After this weekend's blitz of tweets, do we have to start limiting the number of winning sectors we might be getting from a Trump administration?
Earlier I suggested that the big manufacturing companies may have to start rationalizing costs overseas, not here. Trump's given them the freedom to move from high-paying union states to lower-paying non-union states, but that's not exactly a freedom they didn't have before.
We now have to analyze the inability to cut costs from offshoring vs. the pros of tax reform, repatriation and deregulation. That's bad for the numbers of most manufacturers, and we care about the numbers.
We have to be concerned that the call the president-elect had with the Taiwanese president portends a follow-through with the "stick it to China" policy that he advocated throughout his campaign and has for many years. That's bad for those who need that Chinese market for sales, everyone from Caterpillar (CAT) to Apple (AAPL) to Procter & Gamble (PG) . (Apple is part of TheStreet's Action Alerts PLUS portfolio.)
We will have to be cognizant that Trump's no friend of health care, just an enemy of the Affordable Care Act, and that doesn't necessarily bode well for big pharma, nor do the big price increases that have been put through by many of the idea-starved pharmaceutical companies.
Sure, we have deregulation, lower taxes and repatriation. The big three loom large. But we seem to be chipping away at the winners slowly but surely: the companies that rely on globalization, the companies that rely on rationalization and the companies that could be vulnerable to a tweet about drug increases.
So who is unscathed? Who remains, a month after the election, in much better shape despite the tweets and the offshoring tariff threats?
Three industries? Banks, steels and fossil fuels.
From the very beginning, there has been a concern that Trump could turn out to be a populist when it comes to the banks. But these most recent picks, Wilbur Ross at Commerce, who champions old-line industries, of which the only viable and investable one is steel, and former Goldman Sachs (GS) partner Steve Mnuchin at Treasury spell good things for the banks.
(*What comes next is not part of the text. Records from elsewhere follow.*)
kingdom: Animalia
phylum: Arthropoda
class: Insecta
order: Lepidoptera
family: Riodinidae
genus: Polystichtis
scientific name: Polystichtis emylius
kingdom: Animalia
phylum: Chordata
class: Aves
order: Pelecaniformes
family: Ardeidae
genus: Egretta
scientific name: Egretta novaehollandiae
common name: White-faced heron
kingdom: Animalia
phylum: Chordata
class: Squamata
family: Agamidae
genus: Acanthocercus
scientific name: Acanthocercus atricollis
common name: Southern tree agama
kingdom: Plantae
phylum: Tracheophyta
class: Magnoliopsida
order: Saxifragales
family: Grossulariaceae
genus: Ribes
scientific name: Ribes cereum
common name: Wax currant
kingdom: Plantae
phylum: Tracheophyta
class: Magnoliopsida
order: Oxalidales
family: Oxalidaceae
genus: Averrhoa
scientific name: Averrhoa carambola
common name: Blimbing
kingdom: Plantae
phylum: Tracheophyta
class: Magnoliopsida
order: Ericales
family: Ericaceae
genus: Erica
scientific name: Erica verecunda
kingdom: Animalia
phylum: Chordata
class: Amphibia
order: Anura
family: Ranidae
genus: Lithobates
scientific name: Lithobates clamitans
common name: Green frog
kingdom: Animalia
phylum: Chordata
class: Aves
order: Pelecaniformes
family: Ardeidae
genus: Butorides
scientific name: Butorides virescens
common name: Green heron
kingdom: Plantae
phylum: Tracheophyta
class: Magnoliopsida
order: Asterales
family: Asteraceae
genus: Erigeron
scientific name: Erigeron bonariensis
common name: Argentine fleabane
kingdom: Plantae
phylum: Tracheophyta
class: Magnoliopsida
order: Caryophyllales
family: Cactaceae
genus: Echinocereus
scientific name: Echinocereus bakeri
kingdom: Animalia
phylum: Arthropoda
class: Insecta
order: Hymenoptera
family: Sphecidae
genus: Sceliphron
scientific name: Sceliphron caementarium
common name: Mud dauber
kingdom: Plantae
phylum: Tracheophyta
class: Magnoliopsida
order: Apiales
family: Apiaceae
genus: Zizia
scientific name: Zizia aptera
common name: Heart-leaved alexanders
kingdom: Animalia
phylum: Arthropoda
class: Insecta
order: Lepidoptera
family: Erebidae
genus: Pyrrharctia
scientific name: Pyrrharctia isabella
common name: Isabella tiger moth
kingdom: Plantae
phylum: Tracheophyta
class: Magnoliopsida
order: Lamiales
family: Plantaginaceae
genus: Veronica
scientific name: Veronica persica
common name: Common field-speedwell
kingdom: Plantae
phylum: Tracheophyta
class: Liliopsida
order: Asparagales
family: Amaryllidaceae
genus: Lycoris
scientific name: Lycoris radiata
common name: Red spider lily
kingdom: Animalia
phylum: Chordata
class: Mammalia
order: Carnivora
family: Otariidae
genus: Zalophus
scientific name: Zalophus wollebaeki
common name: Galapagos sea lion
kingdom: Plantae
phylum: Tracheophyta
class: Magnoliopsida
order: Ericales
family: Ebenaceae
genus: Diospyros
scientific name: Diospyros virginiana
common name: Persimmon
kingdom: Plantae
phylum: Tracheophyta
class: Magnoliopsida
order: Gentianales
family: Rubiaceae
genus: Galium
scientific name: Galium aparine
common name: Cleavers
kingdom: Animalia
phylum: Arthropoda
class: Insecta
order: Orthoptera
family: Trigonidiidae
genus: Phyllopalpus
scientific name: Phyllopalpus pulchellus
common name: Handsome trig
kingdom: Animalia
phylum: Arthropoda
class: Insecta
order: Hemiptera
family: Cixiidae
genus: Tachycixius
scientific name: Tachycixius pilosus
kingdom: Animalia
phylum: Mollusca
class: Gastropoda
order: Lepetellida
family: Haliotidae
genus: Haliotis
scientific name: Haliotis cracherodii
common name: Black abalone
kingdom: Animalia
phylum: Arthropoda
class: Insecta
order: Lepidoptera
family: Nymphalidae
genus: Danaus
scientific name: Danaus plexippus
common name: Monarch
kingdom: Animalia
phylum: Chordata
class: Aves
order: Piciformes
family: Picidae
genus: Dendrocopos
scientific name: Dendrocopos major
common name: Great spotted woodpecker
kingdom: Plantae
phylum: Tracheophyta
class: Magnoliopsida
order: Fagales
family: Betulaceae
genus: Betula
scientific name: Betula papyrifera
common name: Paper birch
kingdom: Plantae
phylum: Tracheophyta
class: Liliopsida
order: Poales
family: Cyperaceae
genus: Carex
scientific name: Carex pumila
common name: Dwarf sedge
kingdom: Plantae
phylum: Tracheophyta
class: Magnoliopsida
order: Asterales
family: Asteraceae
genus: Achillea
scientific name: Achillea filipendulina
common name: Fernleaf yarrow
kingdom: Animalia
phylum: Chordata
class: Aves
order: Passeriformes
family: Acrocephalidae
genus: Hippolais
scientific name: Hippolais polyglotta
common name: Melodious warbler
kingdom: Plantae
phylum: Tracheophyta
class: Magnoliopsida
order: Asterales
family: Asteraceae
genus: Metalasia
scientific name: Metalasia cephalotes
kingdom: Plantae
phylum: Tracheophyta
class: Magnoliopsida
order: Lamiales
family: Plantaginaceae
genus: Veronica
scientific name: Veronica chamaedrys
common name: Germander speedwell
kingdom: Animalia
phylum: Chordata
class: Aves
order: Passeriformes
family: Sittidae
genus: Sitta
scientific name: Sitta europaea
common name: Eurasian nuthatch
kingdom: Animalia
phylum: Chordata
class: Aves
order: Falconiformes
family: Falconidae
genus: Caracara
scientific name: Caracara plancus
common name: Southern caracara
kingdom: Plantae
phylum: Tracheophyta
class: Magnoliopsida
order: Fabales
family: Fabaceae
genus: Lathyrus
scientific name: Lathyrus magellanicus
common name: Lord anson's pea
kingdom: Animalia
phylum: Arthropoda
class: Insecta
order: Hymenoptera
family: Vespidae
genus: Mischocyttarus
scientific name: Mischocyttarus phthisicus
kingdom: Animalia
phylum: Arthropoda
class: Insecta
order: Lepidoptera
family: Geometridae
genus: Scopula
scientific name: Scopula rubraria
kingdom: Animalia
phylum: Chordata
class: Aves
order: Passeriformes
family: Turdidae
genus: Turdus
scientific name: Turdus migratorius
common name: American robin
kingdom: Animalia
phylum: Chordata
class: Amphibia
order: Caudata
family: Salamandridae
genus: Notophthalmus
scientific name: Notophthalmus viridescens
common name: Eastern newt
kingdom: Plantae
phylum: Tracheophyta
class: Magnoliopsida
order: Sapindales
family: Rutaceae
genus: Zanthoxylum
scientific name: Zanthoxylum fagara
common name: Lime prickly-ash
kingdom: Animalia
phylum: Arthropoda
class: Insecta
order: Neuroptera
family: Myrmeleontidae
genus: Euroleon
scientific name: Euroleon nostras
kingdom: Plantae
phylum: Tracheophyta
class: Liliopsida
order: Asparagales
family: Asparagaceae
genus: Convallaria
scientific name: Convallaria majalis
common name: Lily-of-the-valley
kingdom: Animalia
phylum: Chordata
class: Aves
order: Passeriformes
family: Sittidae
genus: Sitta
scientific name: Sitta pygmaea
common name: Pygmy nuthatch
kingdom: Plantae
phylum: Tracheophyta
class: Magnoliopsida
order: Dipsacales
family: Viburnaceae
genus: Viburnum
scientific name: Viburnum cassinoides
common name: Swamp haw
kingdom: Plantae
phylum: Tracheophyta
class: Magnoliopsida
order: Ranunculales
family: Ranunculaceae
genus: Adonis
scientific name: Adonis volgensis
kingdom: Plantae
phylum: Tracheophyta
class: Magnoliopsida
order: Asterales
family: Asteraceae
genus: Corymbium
With Ross in the Cabinet, steels are obvious as he knows the beleaguered U.S. industry and its trade enemies better than anyone else alive, especially after his successful creation and selling of International Steel Group, a risky aggregation that paid off big. I don't think you will see any tariffs lifted any time soon against South Korea or China, especially after the weekend's call with the president of Taiwan and the tweets telling off the Chinese. If anything, Trump's going to attempt to open export markets for the group. I like Nucor (NUE) as the winner of any trade tiff.
Meanwhile behind the scenes, members of Trump's team have made it clear that the days when any federal agencies are going to stand in the way of the fossil-fuel industry, especially those that want to put people to work building pipelines, is over. I got the sense when speaking to Gary Heminger, CEO of Marathon Petroleum (MPC) , that the federal government under Obama has worked hard to stymie pipeline development.
Classic example? The Army Corps of Engineers announced yesterday it is blocking the Dakota Access pipeline, partially owned by Marathon, a victory for the several thousand protesters who say a water source and some ancestral sites are threatened by it.
Lots of people have told me that when I say the fossil-fuel industry will do better under Trump, it's precisely decisions like this that I am speaking about because Trump had already endorsed the $3.8 billion Dakota line as well as Keystone, in principle, providing the U.S. can get a better deal. Very bullish for Marathon and a host of oil companies, refiners and pipeline master limited partnerships.
How about coal? Very hard. First, there aren't many investable plays that I am willing to recommend for coal. The ones I can bless, the rails, will most likely not be big winners given how cheap natural gas is vs. coal. But utilities that have felt pressure to close coal plants under a tough EPA may be free to extend their life, creating an opportunity for coal not to be phased out as quickly as it otherwise would have been. It's a removal of a negative.
Time and again, though, I come back to the banks being the biggest winners under Trump. Again, you have to think about the regulators. They can play hardball or they can go easy. If they go easy, earnings go higher.
The winners are palpable, the losers taking shape. Sure, this new regime may be positive for business, but it will be positive for some businesses a lot more than others and you have to refine your investments going forward as a general move higher may no longer be as robust and broad as we thought.